Outra planta da moda é a cúrcuma (Curcuma longa, Zingiberaceae), conhecida também como açafrão-da-terra ou mangarataia, cujos rizomas têm sido usados para absolutamente tudo (mesmo sem evidências científicas!). A cúrcuma é uma espécie de origem asiática e seu uso medicinal remonta a tempos imemoriais, sendo inclusive parte da Medicina Ayurvédica. Os princípios ativos desta espécie são os curcuminoides, com destaque para a curcumina. O maior problema dos curcuminoides é a sua baixa biodisponibilidade, uma vez que são pouco solúveis em água e muito pouco absorvidos no trato gastrointestinal, problema que pode ser contornado associando pimenta-preta (Piper nigrum, Piperaceae) às formulações. Estudos evidenciam o potencial anti-inflamatório da cúrcuma, cujos mecanismos de ação envolvem supressão/inibição de células dendríticas, macrófagos, linfócitos B e T, assim como inibição da produção de citocinas e fatores de transcrição. O principal fator de transcrição inibido pela curcumina é o NF-kB, que está relacionado a processos inflamatórios que agem através da expressão de ciclo-oxigenase 2 – COX-2 (enzima que converte o ácido araquidônico em prostaglandinas pró-inflamatórias), óxido nítrico sintase induzida (iNOS), interleucinas e mais de 400 genes envolvidos na inflamação e doenças crônicas. Além do mais, os curcuminoides possuem propriedades antioxidantes, impedindo os danos causados pelos radicais livres. Os curcuminoides inibem alguns subtipos do citocromo P450, e por isso podem causar interações medicamentosas com alguns fármacos, como com os anticoagulantes (ex. varfarina) e os anti-inflamatórios não-esteroidais (ex. aspirina), aumentando o tempo de coagulação e promovendo risco de hemorragias. A curcumina pode ainda potencializar o efeito hipoglicemiante dos antidiabéticos. O uso da cúrcuma pode provocar diarreia e desconforto gástrico nos primeiros dias, e se deve evitar exposição solar durante o tratamento. Pós e extratos padronizados de cúrcuma e a curcumina são considerados seguros para humanos, mesmo em doses elevadas. Estudos clínicos apontam que doses de até 6,0 g/dia de curcumina durante 4 a 7 semanas não apresentam toxicidade, embora o recomendado sejam três doses de 400 a 600 mg de curcumina/dia.

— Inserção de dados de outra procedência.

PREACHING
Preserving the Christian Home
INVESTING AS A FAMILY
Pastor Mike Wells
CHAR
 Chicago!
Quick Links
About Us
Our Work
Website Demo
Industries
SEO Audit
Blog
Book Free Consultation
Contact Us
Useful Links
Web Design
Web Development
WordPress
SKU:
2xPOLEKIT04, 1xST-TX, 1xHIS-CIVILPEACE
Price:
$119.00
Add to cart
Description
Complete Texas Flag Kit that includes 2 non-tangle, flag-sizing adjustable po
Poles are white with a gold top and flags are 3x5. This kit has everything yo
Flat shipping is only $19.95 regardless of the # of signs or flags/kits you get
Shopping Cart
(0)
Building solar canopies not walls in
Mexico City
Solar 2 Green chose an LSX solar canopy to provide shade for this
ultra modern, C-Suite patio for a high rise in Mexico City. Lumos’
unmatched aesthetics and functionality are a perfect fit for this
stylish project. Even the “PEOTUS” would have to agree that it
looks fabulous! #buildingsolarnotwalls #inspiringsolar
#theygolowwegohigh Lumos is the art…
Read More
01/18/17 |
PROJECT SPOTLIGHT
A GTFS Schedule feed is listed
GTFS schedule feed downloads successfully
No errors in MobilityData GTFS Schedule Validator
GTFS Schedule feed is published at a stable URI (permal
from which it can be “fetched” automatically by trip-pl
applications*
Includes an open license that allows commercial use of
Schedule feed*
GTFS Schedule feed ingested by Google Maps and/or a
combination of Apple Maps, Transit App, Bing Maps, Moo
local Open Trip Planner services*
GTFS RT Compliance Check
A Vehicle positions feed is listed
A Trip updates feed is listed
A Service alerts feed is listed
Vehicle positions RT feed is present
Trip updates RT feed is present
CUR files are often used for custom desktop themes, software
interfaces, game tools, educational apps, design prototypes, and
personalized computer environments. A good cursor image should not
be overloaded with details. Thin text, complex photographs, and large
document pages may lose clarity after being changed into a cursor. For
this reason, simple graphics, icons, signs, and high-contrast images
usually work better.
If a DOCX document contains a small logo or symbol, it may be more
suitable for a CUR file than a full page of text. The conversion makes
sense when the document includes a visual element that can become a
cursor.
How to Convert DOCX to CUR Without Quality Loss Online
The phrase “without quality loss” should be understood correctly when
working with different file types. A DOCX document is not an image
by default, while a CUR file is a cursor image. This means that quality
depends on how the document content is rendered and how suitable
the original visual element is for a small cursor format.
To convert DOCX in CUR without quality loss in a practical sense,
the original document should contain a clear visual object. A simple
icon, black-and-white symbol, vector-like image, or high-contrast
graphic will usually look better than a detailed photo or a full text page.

As plantas medicinais são nossas aliadas na prevenção e tratamento das doenças. No entanto, não fazem milagres! Planta medicinal pode ser tóxica se usada de maneira incorreta. A melhor forma de extrairmos os seus benefícios é contar com a orientação de profissionais da saúde habilitados a prescrever fitoterápicos, entre eles, farmacêuticos, nutricionistas, médicos e outros. Fiquem em casa, mas se precisarem sair usem máscaras e higienizem as mãos com água e sabão ou álcool gel 70%. Isso tudo vai passar!


*Alquilamidas são encontradas também em outra planta da família Asteraceae, a Acmella oleracea (jambú), utilizado no Norte do Brasil, conhecido pelo seu efeito anestésico causado pelo espilantol. As raízes de boa qualidade da equinácea promovem também este efeito anestésico quando mastigadas.